After this first volume of stories, which made Josipovici into an immediate celebrity (especially after the Somerset Maugham Award was withdrawn on account of his lack of a British passport at birth), Josipovici continued to write short fiction into the 1980s, producing a final collection called In the Fertile Land in 1987. Since then only a few stories have appeared, and the author has concentrated on the genre of the novel.

 

Josipovici's first published novel, The Inventory (1968, repr. 1990 in Steps), is typical of much of his fiction: it consists almost entirely of dialogue sequences and juxtaposes a number of plot strands. Josipovici's short fiction and novels abound in dialogue, and he can lay claim to unexcelled virtuosity in the handling of verbal communication patterns. His most recent dialogue novel, Now (1998), which became a huge success in its German translation, also consistently employs dialogue in which people deliberately fail to understand one another.

 

Conversations that run aground and plot strands that do not come together are recurring features in two other novels, Migrations (1977) and Conversations in Another Room (1994). Whereas Migrations depicts a group of alienated characters in search of their bearings, juxtaposing a hostile urban environment with the agonies of loneliness and hopelessness, Conversations in Another Room emphasizes a further feature of Josipovici's prose, his humour. Two old ladies squabbling with each other, their jealousy and distrust of one another and the stubbornness of old age are depicted with stunning realism. The novel anticipates the hilarious parts of The Big Glass (1991) and Now. Perhaps the most accessible of Josipovici´s novels is Contre-Jour: A Triptych After Pierre Bonnard (1986), a fantasia on themes from the painter's life. Two novels that have received wide critical acclaim are The Air We Breathe (1981), runner-up for the Booker Prize, and In a Hotel Garden (1993) which manages to treat the traumas of the holocaust in extremely subtle fashion and is perhaps Josipovici's most obvious echo of Aharon Appelfeld's work.

 

Between 1970 and 1994 Gabriel Josipovici also wrote a considerable number of stage and radio plays.
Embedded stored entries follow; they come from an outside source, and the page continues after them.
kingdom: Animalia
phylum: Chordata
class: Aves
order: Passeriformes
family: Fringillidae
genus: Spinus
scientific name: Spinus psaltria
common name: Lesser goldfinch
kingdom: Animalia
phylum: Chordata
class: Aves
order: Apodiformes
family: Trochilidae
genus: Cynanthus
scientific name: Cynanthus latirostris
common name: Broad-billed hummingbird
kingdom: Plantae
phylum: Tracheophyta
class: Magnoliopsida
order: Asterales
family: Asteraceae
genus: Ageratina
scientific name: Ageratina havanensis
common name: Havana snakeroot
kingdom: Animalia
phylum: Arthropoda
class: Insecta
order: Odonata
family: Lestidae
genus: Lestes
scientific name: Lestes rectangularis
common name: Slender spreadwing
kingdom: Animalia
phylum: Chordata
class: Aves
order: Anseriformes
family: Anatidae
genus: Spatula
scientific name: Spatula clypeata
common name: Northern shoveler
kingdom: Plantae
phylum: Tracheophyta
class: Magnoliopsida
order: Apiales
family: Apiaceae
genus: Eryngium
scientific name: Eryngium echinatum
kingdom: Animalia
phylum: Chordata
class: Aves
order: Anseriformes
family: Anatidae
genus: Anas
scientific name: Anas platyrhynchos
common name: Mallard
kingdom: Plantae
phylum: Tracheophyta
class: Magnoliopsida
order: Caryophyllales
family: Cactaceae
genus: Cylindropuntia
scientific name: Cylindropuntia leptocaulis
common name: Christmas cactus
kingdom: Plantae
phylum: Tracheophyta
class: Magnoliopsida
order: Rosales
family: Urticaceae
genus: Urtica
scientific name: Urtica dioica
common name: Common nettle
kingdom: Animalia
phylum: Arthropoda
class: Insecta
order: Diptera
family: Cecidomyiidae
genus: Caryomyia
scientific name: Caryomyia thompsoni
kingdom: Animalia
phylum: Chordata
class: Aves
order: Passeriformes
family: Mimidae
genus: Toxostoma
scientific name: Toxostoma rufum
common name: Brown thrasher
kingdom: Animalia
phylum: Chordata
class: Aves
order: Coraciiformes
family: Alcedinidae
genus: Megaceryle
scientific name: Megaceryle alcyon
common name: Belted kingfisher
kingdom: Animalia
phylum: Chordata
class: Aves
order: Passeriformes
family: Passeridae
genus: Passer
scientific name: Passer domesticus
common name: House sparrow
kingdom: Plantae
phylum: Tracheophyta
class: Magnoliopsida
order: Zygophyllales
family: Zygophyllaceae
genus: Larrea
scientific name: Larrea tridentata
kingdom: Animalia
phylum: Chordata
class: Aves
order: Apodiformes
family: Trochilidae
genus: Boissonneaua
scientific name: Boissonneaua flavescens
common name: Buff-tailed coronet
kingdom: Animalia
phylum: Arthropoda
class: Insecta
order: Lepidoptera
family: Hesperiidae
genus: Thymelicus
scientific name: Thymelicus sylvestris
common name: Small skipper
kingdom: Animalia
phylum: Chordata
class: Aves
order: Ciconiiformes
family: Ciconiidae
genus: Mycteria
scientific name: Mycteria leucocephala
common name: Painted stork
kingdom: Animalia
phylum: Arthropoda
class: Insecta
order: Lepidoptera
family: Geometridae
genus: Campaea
The majority of the stage plays were premiered at the Gardner Centre of Sussex University (Brighton Actors' Workshop). In addition, one play was commissioned by the National Theatre (A Moment, 1979); one performed at the Royal Court (Dreams of Mrs Fraser, 1972); two at the Cockpit (Mrs Fraser 1975; with Echo); and one premiered at the Royal Lyceum Theatre in Edinburgh (Flow 1973).

 

Many of the plays are, as yet, unavailable in print. The same holds for the radio plays, a great number of which have been broadcast on BBC Radio 3 and 4. Of the many exciting pieces, I would like to concentrate on Vergil Dying (1978), a play available in print in the collection Steps (1990), and on Mr Vee (1988), which received the Society of Authors Award for Best Original Script in 1988. Vergil Dying, conceived as a stage play but premiered as a radio play, depicts the final moments of the Latin poet Virgil before he dies (in the theatrical version this death occurs on stage). He tries to destroy his scroll with the Aenead but fails to do so; he is also preoccupied with questions concerning the morality of his art and the ethics of imperial poetry. The poet's soliloquy echoes passages from the Aenead and other works by Virgil. The play can be compared with Broch's novel The Death of Virgil (1945).

 

Mr Vee, a fantasia based on Velásquez' painting Las Meninas, shrewdly supplements the reflections within reflections rendered on the canvas by an illicit love affair between the lady of the house (Rachel) and the painter (Mr Vee), who paints his own instead of the husband's face in the mirror depicted in the background of the Velásquez' canvas. This fantasy of belonging together turns out to be the reality that Rachel chooses over elopement with Vee.

 

Gabriel Josipovici presents us with a wide panoply of work that ranges from the sympathetic portrayal of man's loneliness and alienation to the hilarious evocation of everyday misunderstandings. He also engages in a sophisticated deployment of narrative and dramatic techniques. He is one of the leading British fiction writers and one of the most interesting British Jewish authors of his generation, although the full extent of his genius still needs to be recognized.